## SUPPLIED INFORMATION
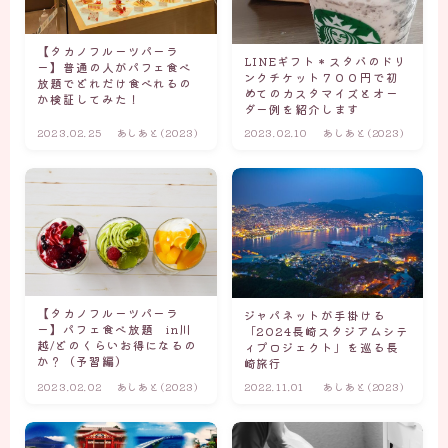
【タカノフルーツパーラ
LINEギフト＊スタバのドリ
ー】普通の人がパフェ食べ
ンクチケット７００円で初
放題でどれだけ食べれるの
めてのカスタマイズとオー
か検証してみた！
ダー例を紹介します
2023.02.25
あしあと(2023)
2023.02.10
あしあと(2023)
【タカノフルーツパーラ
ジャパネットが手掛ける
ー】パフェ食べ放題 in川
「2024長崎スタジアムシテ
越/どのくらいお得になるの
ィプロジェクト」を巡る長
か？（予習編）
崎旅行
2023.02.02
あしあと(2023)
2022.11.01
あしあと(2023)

...

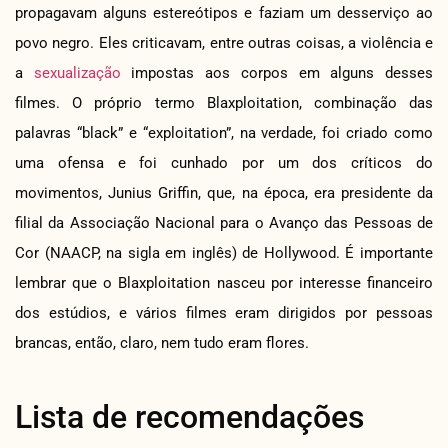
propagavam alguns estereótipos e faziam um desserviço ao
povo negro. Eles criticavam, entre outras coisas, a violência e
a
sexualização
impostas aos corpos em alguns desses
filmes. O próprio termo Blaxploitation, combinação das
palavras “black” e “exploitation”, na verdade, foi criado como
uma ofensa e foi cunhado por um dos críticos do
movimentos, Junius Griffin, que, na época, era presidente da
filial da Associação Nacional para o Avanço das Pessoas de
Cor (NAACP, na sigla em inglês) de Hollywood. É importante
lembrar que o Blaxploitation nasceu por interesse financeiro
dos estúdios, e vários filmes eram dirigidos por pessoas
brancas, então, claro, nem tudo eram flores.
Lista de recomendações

* * *

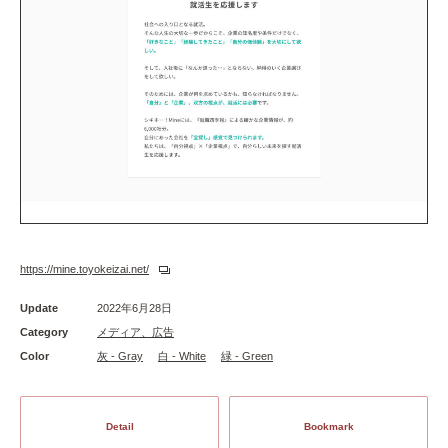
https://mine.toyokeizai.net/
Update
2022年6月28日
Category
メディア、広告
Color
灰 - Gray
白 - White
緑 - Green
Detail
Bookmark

## ACTIVITY
Show the lines from the data above that contain the string "eram".

## EXERCISE OUTPUT
dos estúdios, e vários filmes eram dirigidos por pessoas
brancas, então, claro, nem tudo eram flores.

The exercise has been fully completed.